Simone de Beauvoir, filsuf perempuan abad 20 asal Perancis, mencanangkan ihwal transendensi manusia (khususnya perempuan). Kita tahu dalam rentang sejarah, patriarki merupakan sistem yang memercusuarkan diri sebagai penopang peradaban kemanusiaan.
^Ditulis pada 28/1/2018
Patriarki bukan sekadar sistem primitif yang masih
bercokol dalam modernitas. Bahkan, menurutku, humanisme yang berembrio mulai
dari Italia hingga Renaissance dan Aufklarung Jerman, semuanya ditopang
oleh fondasi patriarkisme. Berbicara patriarki di satu sisi, berarti
meniscayakan konsekuensi-logis adanya subordinasi dan stereotip gender atas
perempuan, di lain sisi.
Perempuan tidak pernah dianggap Diri Yang Otonom,
melainkan hanya sebagai Liyan (the Other) ketika bertatapan dengan Wajah Otonom
(laki-laki) sebagai subjek yang berdaulat dan bebas. Perempuan selalu
distereotipkan sebagai Liyan karena ke-lain-annya bagi skema patriarkis. Inilah
bencana, perempuan tidak pernah didaftarkan sebagai manusia, manusia yang
otonom, melainkan ia beretika secara heteronom: ini subordinasi yang
dilanggengkan melalui konstruksi dan terus direkonstruksi dalam stereotip
gender yang bersifat seksis.
Bagi de Beauvoir, itulah yang perlu diterobos oleh
perempuan. Transendensi atau pelampauan, perlu dilakukan untuk menghancurkan
stereotip ala patriarki yang banal dan binal tersebut. Simone de Beauvoir
memiliki proyek transendensi tersebut dengan menawarkan tiga kegiatan yang
musti dilakukan perempuan.
Pertama, perempuan harus
bekerja (bukan berkarir yang bagiku maknanya sudah peyoratif-stigmatif
tersebut). Bekerja adalah praksis perempuan yang perlu ditebus untuk merebus
hegemoni patriarki: homo faber (mungkin untuk mempersingkat, aku
menyarankan agar membaca Hannah Arendt, filsuf perempuan sekaligus teoritikus
politik asal Jerman).
Kedua, perempuan harus
terlibat secara masif dalam aktivitas intelektual. Marginalisasi perempuan
dalam aktivitas intelektual tidak hanya opresi dari operasionalisasi patriarki,
melainkan juga karena kepingsanan perempuan yang melenakan (selengkapnya baca
Betty Friedan).
Pelibatan perempuan dalam aktivitas intelektual,
bagiku, amat urgen, karena stereotip patriarki selalu meletakkan perempuan
dalam wilayah periferal intelektual. Oleh karenanya diperlukan gebrakan
terus-menerus melalui aktivasi kognitif untuk menggerus sentralitas matra
intelektualitas-patriarkis hingga menggesernya dalam wilayah periferal agar
kita tidak dijajah oleh nalar binal mereka (kognisi laki-laki).
Ketiga, perempuan harus
terlibat dalam transformasi sosial. Tentu ini mengandaikan beresnya kita semua
perihal landasan teoritik-kognitif kita (yakni yang di bagian dua di atas).
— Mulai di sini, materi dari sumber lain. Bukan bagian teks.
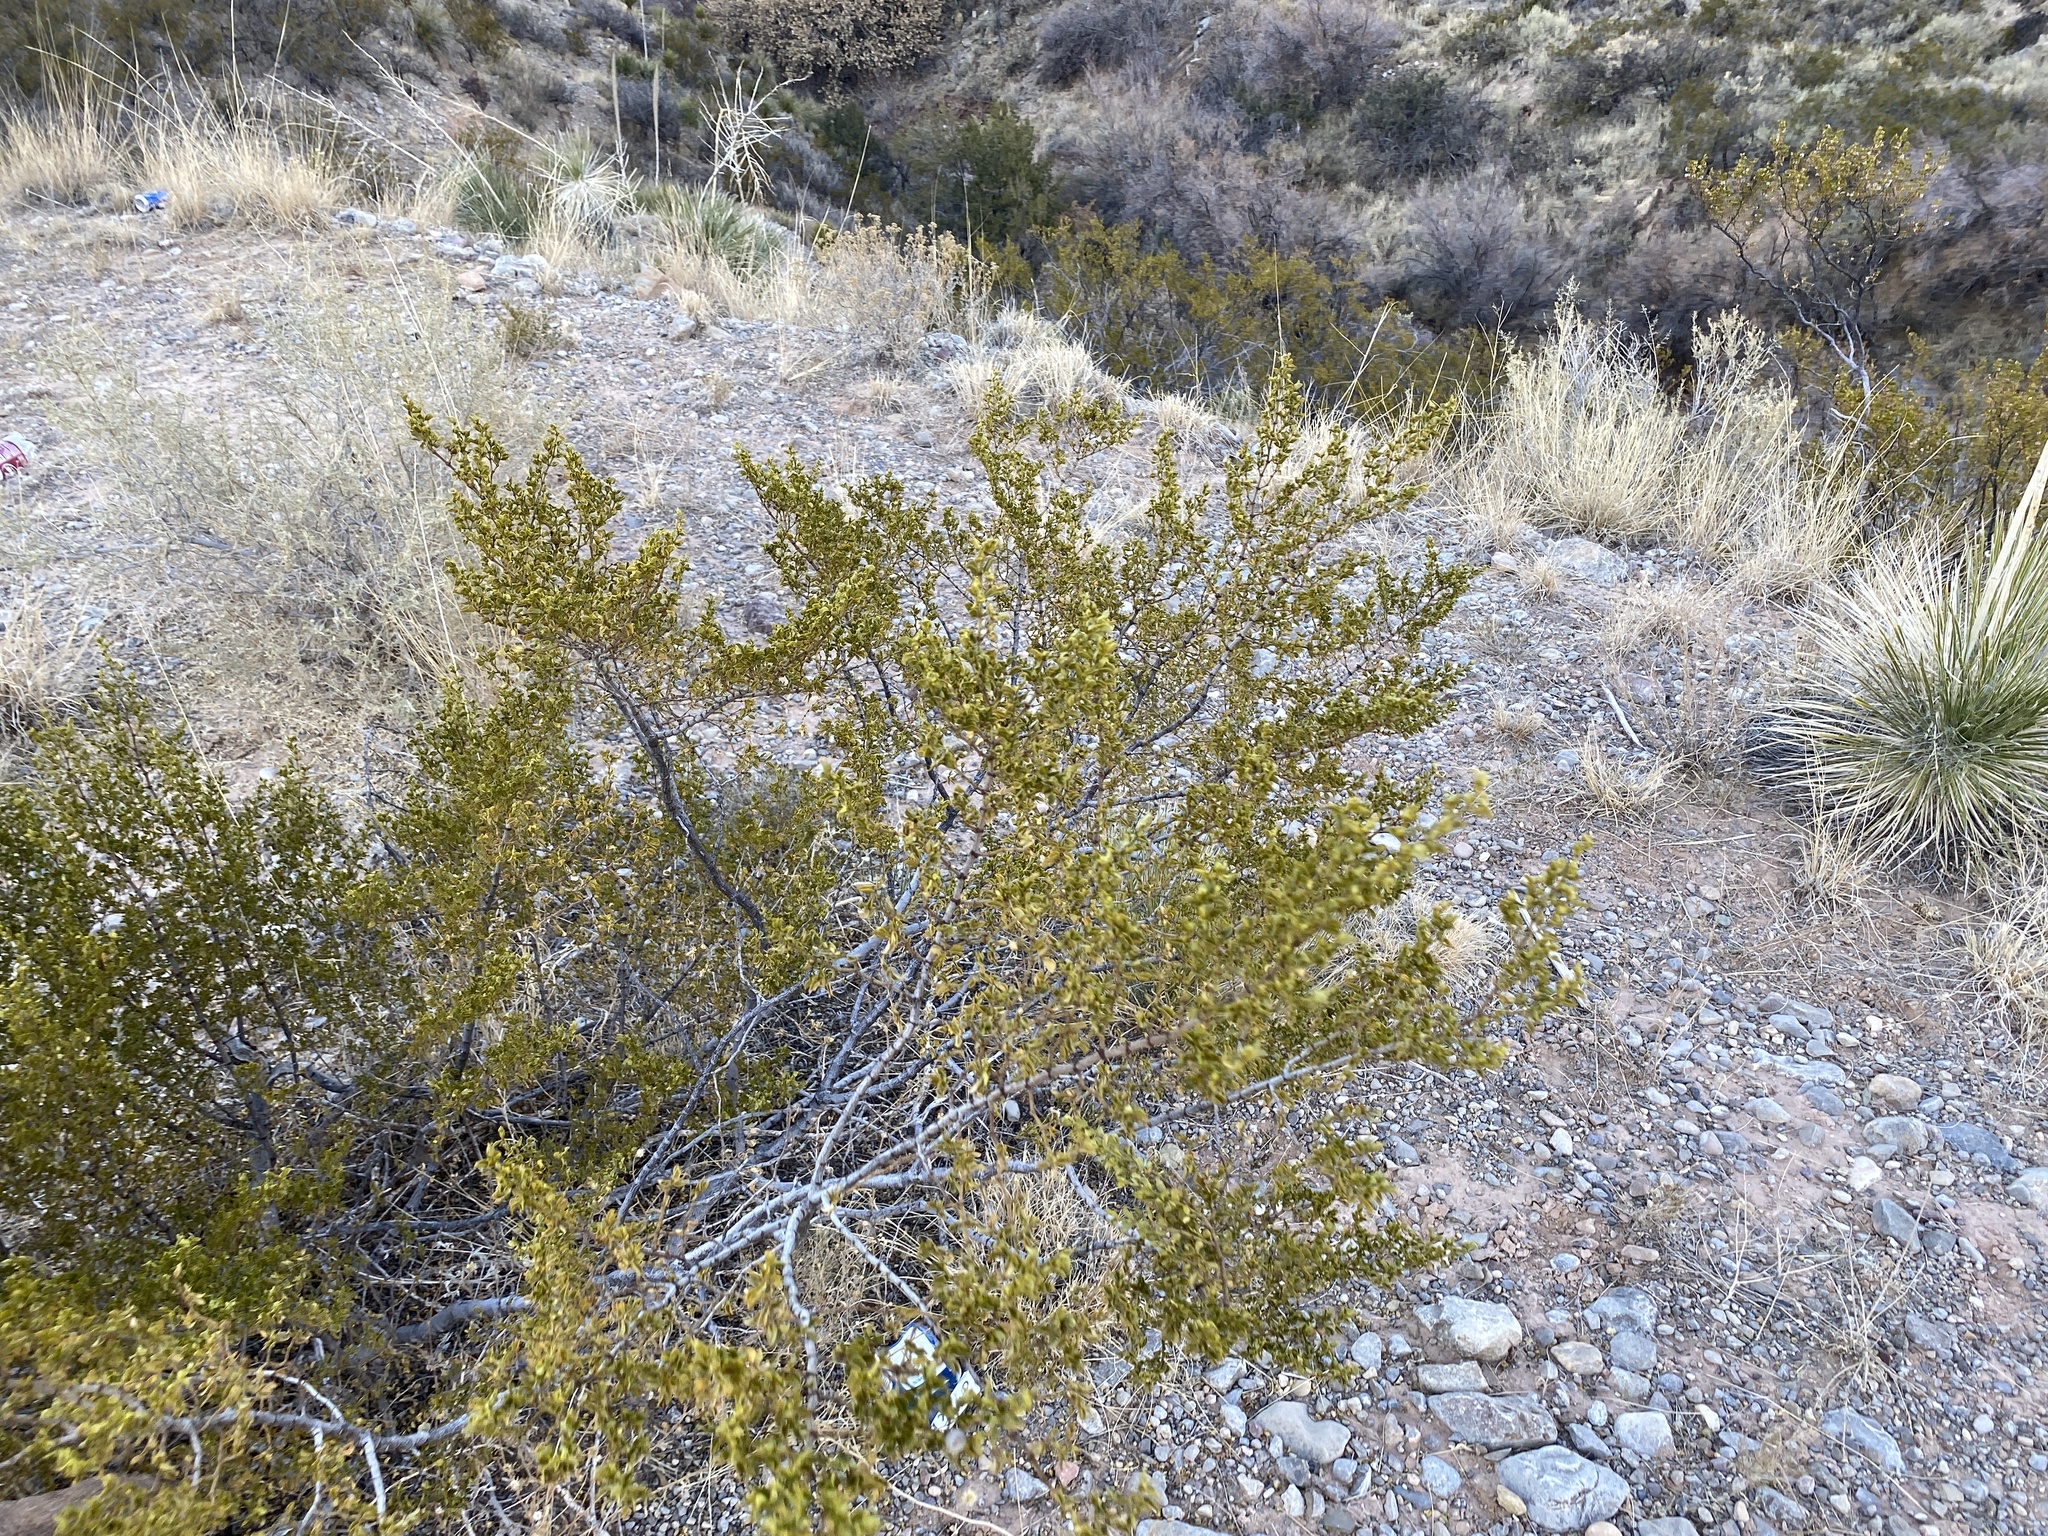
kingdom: Plantae
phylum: Tracheophyta
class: Magnoliopsida
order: Zygophyllales
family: Zygophyllaceae
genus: Larrea
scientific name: Larrea tridentata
Jangan berharap ada transformasi sosial bila pijakan teoritikal tidak
terkukuhkan secara konkret pada diri perempuan (kita harus teringat pada Karl
Marx perihal term praxis-nya).
Formula yang ditawarkan Simone de Beauvoir merupakan
senjata paling ampuh untuk menjungkir-balikkan opresi patriarki yang bengis.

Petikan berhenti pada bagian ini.